Downtime last night
Last night around 9PM PST, Some of the Lighthouse mongrels started acting funny and returning errors. By the time I had logged in to take a look, Ezra at Engineyard had already restarted the mongrels. However, the app didn’t come right back up properly. After going through some log files, I found the cause: a log file had grown to enormous size and filled the drive up. After clearing the log and restarting, everything came right back up. Total downtime was about 15 minutes.
I immediately filed a ticket to EY to get some extra logs from some new plugins that were installed, and to get a hard drive size increase on our slices. Sorry for the troubles lately. We’re working on some stuff behind the scenes to be able to keep better tabs on how the application is performing.
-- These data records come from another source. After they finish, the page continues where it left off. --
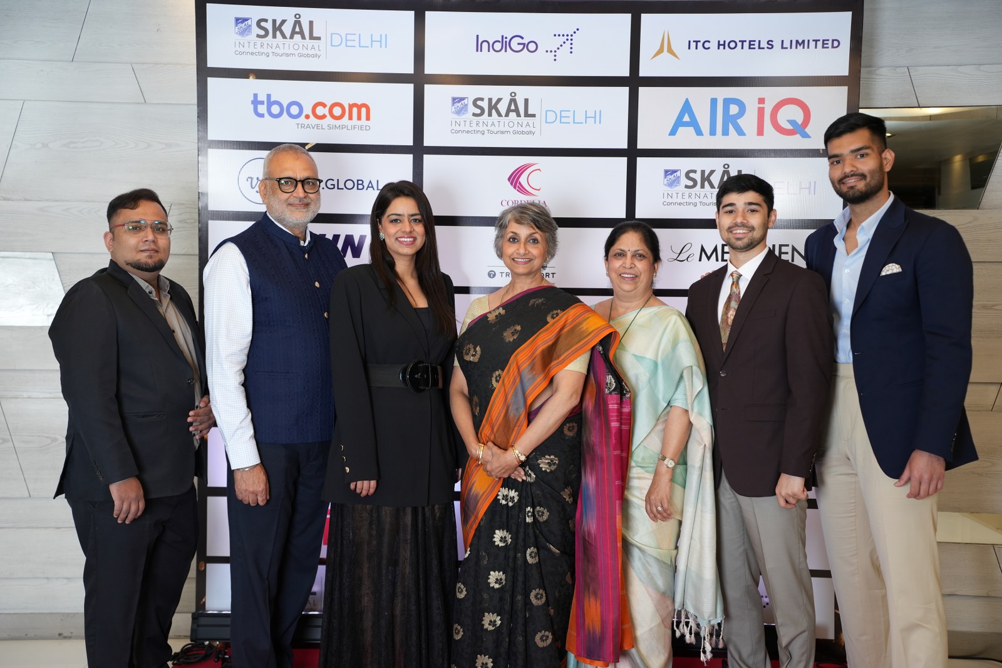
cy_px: 334
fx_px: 1169
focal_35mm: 42
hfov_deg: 46.4
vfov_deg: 31.9
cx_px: 501
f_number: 3.2
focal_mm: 42
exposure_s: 1/160
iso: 250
Update We actually had some more downtime yesterday (Feb 5th) relating to the same plugin (different problem though). The offending plugin has been updated.
Sorry, comments are closed for this article.



Discussion
Logs filling up the HDs – sounds familiar. Has happened to me several times at EY, including just the night before last. Seems like a weak point.
You solve this problem? What plugins your update if it not secret.
I can’t say which plugin right now. It’s been brought up with the author and fixed however. I’ll be able to say more later though.
Ben: sure, just make sure EY sets up chronolog for you. I just asked them to set it up for log/*.log. I have the bj and viking plugins creating their own logs now too.